Every day, between 7.30 pm and 11 pm, a top official of a public sector bank gets text messages from 46 zonal managers. The messages contain details on recovery figures of respective zones, with additional information on ranking of centres, based on recoveries.
The zonal managers have to send these numbers daily. Failure to do so will see an email from the chairman’s office seeking the details.
The official says he has been doing this chore daily for the last one year. This helps keep a tab on the accounts which have slipped into the non-performing asset (NPA) category.
This is not a one-off incident. Banks reeling under asset quality pressure have beefed up recovery efforts. And, it has percolated to the ground level. Branch level staff are also being deployed for collection of dues.
“We have a recovery team of about 200 employees. Of this, a majority were redeployed from other departments in the third quarter,” said B A Prabhakar, chairman and managing director of Andhra Bank. The bank is targeting a recovery of at least Rs 500 crore this quarter through its in-house team.
The last two quarters of a financial year have always seen a flurry of activity for credit deployment. However, the situation is different this year. With the slackening of credit demand due to high interest rates, hectic activity is being seen on meeting recovery targets.
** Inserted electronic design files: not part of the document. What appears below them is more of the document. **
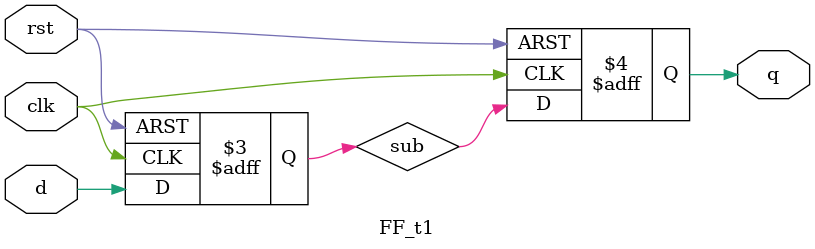
<source format=v>
module FF_t1(rst, clk, d, q);
input rst, clk, d;
reg sub;
output reg q;

always@(negedge rst, posedge clk)
begin
if(!rst)
	begin sub = 0; q = 0; end
else
	begin
	sub <= d;
	q <= sub;
	end
end
endmodule

</source>
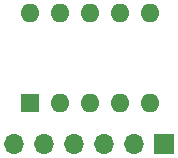
<source format=gbr>
%TF.GenerationSoftware,KiCad,Pcbnew,(6.0.9)*%
%TF.CreationDate,2023-08-06T15:37:21+02:00*%
%TF.ProjectId,dipswitch-plate,64697073-7769-4746-9368-2d706c617465,rev?*%
%TF.SameCoordinates,Original*%
%TF.FileFunction,Soldermask,Top*%
%TF.FilePolarity,Negative*%
%FSLAX46Y46*%
G04 Gerber Fmt 4.6, Leading zero omitted, Abs format (unit mm)*
G04 Created by KiCad (PCBNEW (6.0.9)) date 2023-08-06 15:37:21*
%MOMM*%
%LPD*%
G01*
G04 APERTURE LIST*
%ADD10O,1.600000X1.600000*%
%ADD11R,1.600000X1.600000*%
%ADD12O,1.700000X1.700000*%
%ADD13R,1.700000X1.700000*%
G04 APERTURE END LIST*
D10*
%TO.C,SW1*%
X24026000Y-19874350D03*
X34186000Y-27494350D03*
X26566000Y-19874350D03*
X31646000Y-27494350D03*
X29106000Y-19874350D03*
X29106000Y-27494350D03*
X31646000Y-19874350D03*
X26566000Y-27494350D03*
X34186000Y-19874350D03*
D11*
X24026000Y-27494350D03*
%TD*%
D12*
%TO.C,J1*%
X22676000Y-30994350D03*
X25216000Y-30994350D03*
X27756000Y-30994350D03*
X30296000Y-30994350D03*
X32836000Y-30994350D03*
D13*
X35376000Y-30994350D03*
%TD*%
M02*

</source>
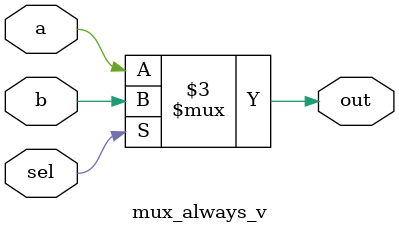
<source format=v>
module mux_always_v(out, a, b, sel);
  output out;
  input a, b, sel;
  reg out;

  always @(a or b or sel)
    if(sel)
      out = b;
    else         
      out = a;

endmodule




</source>
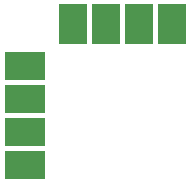
<source format=gbr>
G04 #@! TF.GenerationSoftware,KiCad,Pcbnew,(5.0.0)*
G04 #@! TF.CreationDate,2019-11-03T02:48:07+01:00*
G04 #@! TF.ProjectId,baum4,6261756D342E6B696361645F70636200,rev?*
G04 #@! TF.SameCoordinates,Original*
G04 #@! TF.FileFunction,Soldermask,Top*
G04 #@! TF.FilePolarity,Negative*
%FSLAX46Y46*%
G04 Gerber Fmt 4.6, Leading zero omitted, Abs format (unit mm)*
G04 Created by KiCad (PCBNEW (5.0.0)) date 11/03/19 02:48:07*
%MOMM*%
%LPD*%
G01*
G04 APERTURE LIST*
%ADD10R,3.400000X2.400000*%
%ADD11R,2.400000X3.400000*%
G04 APERTURE END LIST*
D10*
G04 #@! TO.C,J1*
X55245000Y-50050000D03*
X55245000Y-47250000D03*
X55245000Y-44450000D03*
X55245000Y-41650000D03*
G04 #@! TD*
D11*
G04 #@! TO.C,J2*
X67700000Y-38100000D03*
X64900000Y-38100000D03*
X62100000Y-38100000D03*
X59300000Y-38100000D03*
G04 #@! TD*
M02*

</source>
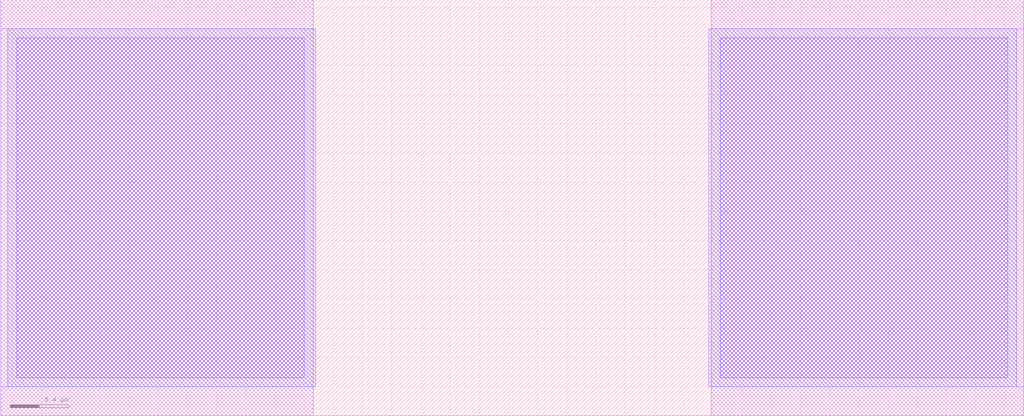
<source format=lef>
# Copyright 2020 The SkyWater PDK Authors
#
# Licensed under the Apache License, Version 2.0 (the "License");
# you may not use this file except in compliance with the License.
# You may obtain a copy of the License at
#
#     https://www.apache.org/licenses/LICENSE-2.0
#
# Unless required by applicable law or agreed to in writing, software
# distributed under the License is distributed on an "AS IS" BASIS,
# WITHOUT WARRANTIES OR CONDITIONS OF ANY KIND, either express or implied.
# See the License for the specific language governing permissions and
# limitations under the License.
#
# SPDX-License-Identifier: Apache-2.0

VERSION 5.7 ;
  NOWIREEXTENSIONATPIN ON ;
  DIVIDERCHAR "/" ;
  BUSBITCHARS "[]" ;
MACRO sky130_fd_pr__res_high_po_2p85__example1
  CLASS BLOCK ;
  FOREIGN sky130_fd_pr__res_high_po_2p85__example1 ;
  ORIGIN  2.080000  0.000000 ;
  SIZE  7.010000 BY  2.850000 ;
  OBS
    LAYER li1 ;
      RECT -2.080000 0.000000 0.060000 0.200000 ;
      RECT -2.080000 0.200000 0.080000 2.650000 ;
      RECT -2.080000 2.650000 0.060000 2.850000 ;
      RECT  2.770000 0.200000 4.930000 2.650000 ;
      RECT  2.790000 0.000000 4.930000 0.200000 ;
      RECT  2.790000 2.650000 4.930000 2.850000 ;
    LAYER mcon ;
      RECT -1.970000 0.260000 0.000000 2.590000 ;
      RECT  2.850000 0.260000 4.820000 2.590000 ;
    LAYER met1 ;
      RECT -2.030000 0.200000 0.060000 2.650000 ;
      RECT  2.790000 0.200000 4.880000 2.650000 ;
  END
END sky130_fd_pr__res_high_po_2p85__example1
END LIBRARY

</source>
Lenders are also resorting to referring bad accounts backed with securities to Securitisation and Reconstruction of Financial Assets and Enforcement of Security Interests (SARFAESI) processes.
Nupur Mitra, chairperson and managing director at Dena Bank, said the bank was using SARFAESI and one-time settlements in a big way. “We are also holding massive lok adalats for small accounts,” said Mitra. The bank has deployed clerical staff and nodal officers to do the task.
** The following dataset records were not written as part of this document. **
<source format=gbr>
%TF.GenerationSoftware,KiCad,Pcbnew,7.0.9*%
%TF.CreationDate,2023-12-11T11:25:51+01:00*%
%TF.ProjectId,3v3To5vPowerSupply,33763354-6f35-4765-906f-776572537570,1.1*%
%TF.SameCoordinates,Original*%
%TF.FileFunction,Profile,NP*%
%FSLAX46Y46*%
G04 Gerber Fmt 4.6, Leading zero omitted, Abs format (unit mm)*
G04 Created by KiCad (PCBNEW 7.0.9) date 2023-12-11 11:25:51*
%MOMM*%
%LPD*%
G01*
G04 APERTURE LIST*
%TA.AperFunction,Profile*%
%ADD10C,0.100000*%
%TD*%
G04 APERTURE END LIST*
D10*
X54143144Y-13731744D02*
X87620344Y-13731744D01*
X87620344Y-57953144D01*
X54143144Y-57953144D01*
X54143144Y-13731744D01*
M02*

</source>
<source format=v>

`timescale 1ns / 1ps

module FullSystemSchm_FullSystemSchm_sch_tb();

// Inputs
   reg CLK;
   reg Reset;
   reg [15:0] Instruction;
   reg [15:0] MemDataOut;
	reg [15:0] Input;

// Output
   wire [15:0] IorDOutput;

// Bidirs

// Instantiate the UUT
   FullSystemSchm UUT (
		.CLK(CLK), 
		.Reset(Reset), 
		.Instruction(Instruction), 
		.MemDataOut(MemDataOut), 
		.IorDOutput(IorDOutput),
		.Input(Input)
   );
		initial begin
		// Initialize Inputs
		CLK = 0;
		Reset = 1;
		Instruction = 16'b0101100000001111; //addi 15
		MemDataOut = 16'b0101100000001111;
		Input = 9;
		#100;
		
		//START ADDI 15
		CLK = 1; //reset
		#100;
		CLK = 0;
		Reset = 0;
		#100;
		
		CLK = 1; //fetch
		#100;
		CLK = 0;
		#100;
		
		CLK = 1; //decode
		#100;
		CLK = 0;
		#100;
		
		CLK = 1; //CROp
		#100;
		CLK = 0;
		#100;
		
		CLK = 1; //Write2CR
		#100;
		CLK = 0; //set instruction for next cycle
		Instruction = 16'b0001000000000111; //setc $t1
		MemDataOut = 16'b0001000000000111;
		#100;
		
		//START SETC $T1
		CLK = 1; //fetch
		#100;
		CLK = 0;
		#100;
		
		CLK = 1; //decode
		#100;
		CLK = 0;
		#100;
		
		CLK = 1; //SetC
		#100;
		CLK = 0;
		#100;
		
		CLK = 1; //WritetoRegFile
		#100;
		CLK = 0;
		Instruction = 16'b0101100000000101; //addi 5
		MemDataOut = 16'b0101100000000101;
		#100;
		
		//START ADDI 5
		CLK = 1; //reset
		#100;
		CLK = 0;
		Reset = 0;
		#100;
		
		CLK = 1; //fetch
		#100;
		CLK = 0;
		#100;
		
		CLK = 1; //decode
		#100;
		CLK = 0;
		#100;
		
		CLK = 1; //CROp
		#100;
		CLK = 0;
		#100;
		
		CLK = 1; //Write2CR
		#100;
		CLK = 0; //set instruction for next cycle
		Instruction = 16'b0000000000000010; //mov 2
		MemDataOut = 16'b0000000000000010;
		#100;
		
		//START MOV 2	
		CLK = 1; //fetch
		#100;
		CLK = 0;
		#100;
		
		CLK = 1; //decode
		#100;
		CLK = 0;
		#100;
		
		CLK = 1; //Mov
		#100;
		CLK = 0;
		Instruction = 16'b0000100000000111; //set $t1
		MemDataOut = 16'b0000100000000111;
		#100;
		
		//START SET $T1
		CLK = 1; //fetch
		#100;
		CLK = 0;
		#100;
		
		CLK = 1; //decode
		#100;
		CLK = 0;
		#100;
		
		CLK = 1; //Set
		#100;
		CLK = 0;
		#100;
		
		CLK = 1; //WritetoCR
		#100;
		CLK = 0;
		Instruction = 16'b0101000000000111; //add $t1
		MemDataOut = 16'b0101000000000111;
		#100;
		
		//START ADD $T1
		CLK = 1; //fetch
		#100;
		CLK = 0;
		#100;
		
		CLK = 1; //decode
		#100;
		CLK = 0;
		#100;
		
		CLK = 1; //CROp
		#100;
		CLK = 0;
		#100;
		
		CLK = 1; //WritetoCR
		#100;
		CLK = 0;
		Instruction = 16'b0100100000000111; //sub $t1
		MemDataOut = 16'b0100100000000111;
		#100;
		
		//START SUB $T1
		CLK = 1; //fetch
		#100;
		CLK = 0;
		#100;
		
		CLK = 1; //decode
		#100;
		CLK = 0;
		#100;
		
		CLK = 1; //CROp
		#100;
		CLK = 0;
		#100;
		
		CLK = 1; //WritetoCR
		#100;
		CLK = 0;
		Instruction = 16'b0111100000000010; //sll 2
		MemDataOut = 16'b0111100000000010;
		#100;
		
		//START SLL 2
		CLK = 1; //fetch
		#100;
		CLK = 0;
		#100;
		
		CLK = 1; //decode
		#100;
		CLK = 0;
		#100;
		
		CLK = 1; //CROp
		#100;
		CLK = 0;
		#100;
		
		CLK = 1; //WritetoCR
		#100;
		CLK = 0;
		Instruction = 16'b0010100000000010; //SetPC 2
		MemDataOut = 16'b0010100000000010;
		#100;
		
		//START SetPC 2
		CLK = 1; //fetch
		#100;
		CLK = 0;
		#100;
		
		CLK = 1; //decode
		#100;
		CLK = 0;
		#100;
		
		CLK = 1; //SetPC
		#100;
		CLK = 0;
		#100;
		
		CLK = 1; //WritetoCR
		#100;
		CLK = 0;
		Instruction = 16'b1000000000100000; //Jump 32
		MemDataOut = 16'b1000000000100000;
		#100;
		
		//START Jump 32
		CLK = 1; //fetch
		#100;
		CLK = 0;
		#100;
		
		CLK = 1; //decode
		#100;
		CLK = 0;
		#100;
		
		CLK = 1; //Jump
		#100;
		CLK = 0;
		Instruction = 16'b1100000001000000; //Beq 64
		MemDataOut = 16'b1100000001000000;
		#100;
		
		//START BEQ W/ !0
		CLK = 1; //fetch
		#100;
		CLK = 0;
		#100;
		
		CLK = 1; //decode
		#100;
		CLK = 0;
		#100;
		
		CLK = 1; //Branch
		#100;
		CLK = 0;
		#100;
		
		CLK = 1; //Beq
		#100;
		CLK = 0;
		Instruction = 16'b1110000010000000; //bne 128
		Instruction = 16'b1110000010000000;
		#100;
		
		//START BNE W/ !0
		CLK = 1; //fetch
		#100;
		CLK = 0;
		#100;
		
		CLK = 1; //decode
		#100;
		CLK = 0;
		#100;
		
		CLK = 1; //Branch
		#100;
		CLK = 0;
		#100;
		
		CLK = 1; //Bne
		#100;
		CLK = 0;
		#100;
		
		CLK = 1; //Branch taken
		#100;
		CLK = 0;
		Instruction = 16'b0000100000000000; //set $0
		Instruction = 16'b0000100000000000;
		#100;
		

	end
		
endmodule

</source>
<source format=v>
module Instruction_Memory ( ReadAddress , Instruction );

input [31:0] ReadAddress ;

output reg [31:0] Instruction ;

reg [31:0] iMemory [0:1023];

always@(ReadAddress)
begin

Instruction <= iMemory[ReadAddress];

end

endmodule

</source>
In rural areas, some banks are asking customers, while extending fresh loans, to at least pay the minimum interest to avoid the loan slipping into the non-performing category.
Bankers say since asset quality pressure is more in the agriculture and small and medium enterprises (SME) segments, maximum recovery efforts are given in these two categories.
State Bank of India (SBI), the country’s largest lender, which had gross NPAs of Rs 40,000 crore at the end of December, has seen 19 per cent of its bad loans in the farm sector and 28.7 per cent in the SME sector. SBI’s cash recovery and upgradation in the December quarter was about Rs 2,000 crore, compared to Rs 1,430 crore in the year-ago period.
The thrust on recovery also comes at a time when not much activity is seen in the stressed asset sale market, after RBI issued guidelines in October 2007, stating banks while selling NPAs, have to work out the net present value of the estimated cash flow associated with the realisable value of the available securities net of the cost of realisation. The sale price, generally, should not be lower than the net present value.
“We were able to recover 100 per cent of principle in accounts, where the offer from asset reconstruction companies was at 30 per cent,” said Sounadra Kumar, deputy managing director, SBI. “Given this experience, the preference is for in-house effort than sale of bad loans,” she added.